Transactional enqueueing is a key benefit of River. This model avoids several common failure modes of background jobs in a distributed application. It reduces the time spent investigating or engineering around distributed systems edge cases, and results in a simpler architecture.
Failures with two primary stores
The alternative to River's approach of putting a job queue in your main database is the traditional model of having two data stores — a primary database and a secondary store like Redis where jobs are enqueued. While largely functional, the two store approach can lead to data loss on the edges that's nearly impossible to fully reconcile.
Enqueue after transaction
Imagine building a user signup flow. The frontend submits an email and password to the backend application's POST /users
route. This request opens a database transaction to insert the user record into Postgres, which completes successfully. Then the backend application attempts to enqueue a job in Redis to send a welcome email to the user. ️⚡️ Zap!—the server just lost power. ⚡ ️ That user will never receive a signup confirmation email.
This chain of events might sound familiar to any seasoned backend developer. If it's not a power loss, it could be a program panic, a network interruption, or any number of other failure modes that are possible when coordinating between two independent data stores (Postgres and Redis).
While such events may sound unlikely, in practice they turn out to be a regular frustration, especially at nontrivial scale.
Enqueue before transaction completes?
In previous example, the developer tried to enqueue the job after the primary database transaction completed. This ensured that the database changes were committed atomically (all at once or none at all), but it left open the possibility of the subsequent jobs being enqueued. What if the developer tried the opposite approach, and enqueued the job in Redis before the Postgres transaction commits?
Naturally, this developer also built their Redis job worker in Go. Because their worker is so fast, so it managed to pick up the new job in only a couple a milliseconds. As the worker queries the database to load the user record from the database by its ID, they hit an error — it seems the user does not exist in the database yet.
The diligent developer notices an error in their exception tracker and immediately digs in. They are puzzled to see that the POST /users
request was successful, yet somehow their worker could not find the user record in the database. How could that be?
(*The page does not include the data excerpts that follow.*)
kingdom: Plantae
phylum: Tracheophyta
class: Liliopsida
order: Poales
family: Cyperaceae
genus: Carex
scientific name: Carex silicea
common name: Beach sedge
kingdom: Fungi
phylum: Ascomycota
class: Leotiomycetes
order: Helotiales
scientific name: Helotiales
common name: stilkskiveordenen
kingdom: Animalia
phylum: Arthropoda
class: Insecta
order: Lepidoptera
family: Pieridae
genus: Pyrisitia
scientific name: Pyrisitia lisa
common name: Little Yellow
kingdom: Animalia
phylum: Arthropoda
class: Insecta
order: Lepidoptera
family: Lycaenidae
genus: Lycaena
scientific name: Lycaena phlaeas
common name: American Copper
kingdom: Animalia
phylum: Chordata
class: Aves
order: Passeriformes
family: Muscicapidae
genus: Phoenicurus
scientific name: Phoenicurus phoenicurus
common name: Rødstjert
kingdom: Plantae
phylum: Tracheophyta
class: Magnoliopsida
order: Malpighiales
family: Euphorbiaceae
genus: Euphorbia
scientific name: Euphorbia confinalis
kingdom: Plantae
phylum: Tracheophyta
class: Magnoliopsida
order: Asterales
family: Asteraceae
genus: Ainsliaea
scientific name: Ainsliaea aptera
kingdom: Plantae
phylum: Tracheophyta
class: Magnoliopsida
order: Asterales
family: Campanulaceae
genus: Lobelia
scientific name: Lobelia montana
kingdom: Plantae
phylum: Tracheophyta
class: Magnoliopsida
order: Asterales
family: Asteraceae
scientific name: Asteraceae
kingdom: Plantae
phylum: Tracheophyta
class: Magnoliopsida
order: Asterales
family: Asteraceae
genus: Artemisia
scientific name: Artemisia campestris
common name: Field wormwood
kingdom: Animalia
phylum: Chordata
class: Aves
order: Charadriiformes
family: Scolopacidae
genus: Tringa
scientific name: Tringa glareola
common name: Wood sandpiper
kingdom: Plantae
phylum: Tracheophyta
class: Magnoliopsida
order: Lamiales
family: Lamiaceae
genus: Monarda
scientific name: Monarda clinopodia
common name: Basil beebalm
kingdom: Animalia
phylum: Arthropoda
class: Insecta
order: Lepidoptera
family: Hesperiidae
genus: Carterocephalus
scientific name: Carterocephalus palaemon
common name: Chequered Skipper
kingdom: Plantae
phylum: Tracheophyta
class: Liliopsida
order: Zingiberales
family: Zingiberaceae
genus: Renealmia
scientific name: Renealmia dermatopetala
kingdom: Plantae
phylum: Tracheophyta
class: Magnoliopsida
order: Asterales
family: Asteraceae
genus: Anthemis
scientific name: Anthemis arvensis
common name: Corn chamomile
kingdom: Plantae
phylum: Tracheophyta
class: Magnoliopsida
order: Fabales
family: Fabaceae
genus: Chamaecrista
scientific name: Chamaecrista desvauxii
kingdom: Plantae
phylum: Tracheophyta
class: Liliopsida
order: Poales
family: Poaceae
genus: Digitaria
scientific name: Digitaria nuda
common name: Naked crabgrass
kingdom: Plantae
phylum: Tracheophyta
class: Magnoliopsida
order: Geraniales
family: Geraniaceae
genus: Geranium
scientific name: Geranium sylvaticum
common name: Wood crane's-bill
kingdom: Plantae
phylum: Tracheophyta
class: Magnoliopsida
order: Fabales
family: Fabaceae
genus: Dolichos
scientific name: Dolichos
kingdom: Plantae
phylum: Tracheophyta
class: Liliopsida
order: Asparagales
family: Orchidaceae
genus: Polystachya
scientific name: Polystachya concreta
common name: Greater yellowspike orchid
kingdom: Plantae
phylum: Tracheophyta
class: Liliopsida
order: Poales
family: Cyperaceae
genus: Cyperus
The answer is that the job was fetched from the Redis queue before the Postgres database transaction committed the new user record, and thanks to rules around transaction visibility, the worker could not yet see that row when it queried for it. Or maybe the API encountered a subsequent error which caused the transaction to rollback and the user record was never actually committed. Or maybe the server encountered another power failure before it could commit.
A simpler model
Transactional enqueueing solves all of the above problems, and it does so without needing to operate an additional service outside the primary Postgres database. When you enqueue a job in River, you can do so in a transaction with any other changes you're making such as inserting a user record or adding a corresponding profile record. This means that when a worker picks up a job, it can rely on the fact that any data it depends on was already committed along with the job itself.
When you build your system around transactional enqueueing, you spend less time tracking down and patching around distributed systems edge cases and more time focusing on building what matters. In the past this model was held back by poor implementations or Postgres limitations, but this is no longer the case: a modern Postgres job queue can easily scale to tens of thousands of jobs per second.
We believe this should be the default model for building reliable systems, appropriate for all but the very largest applications.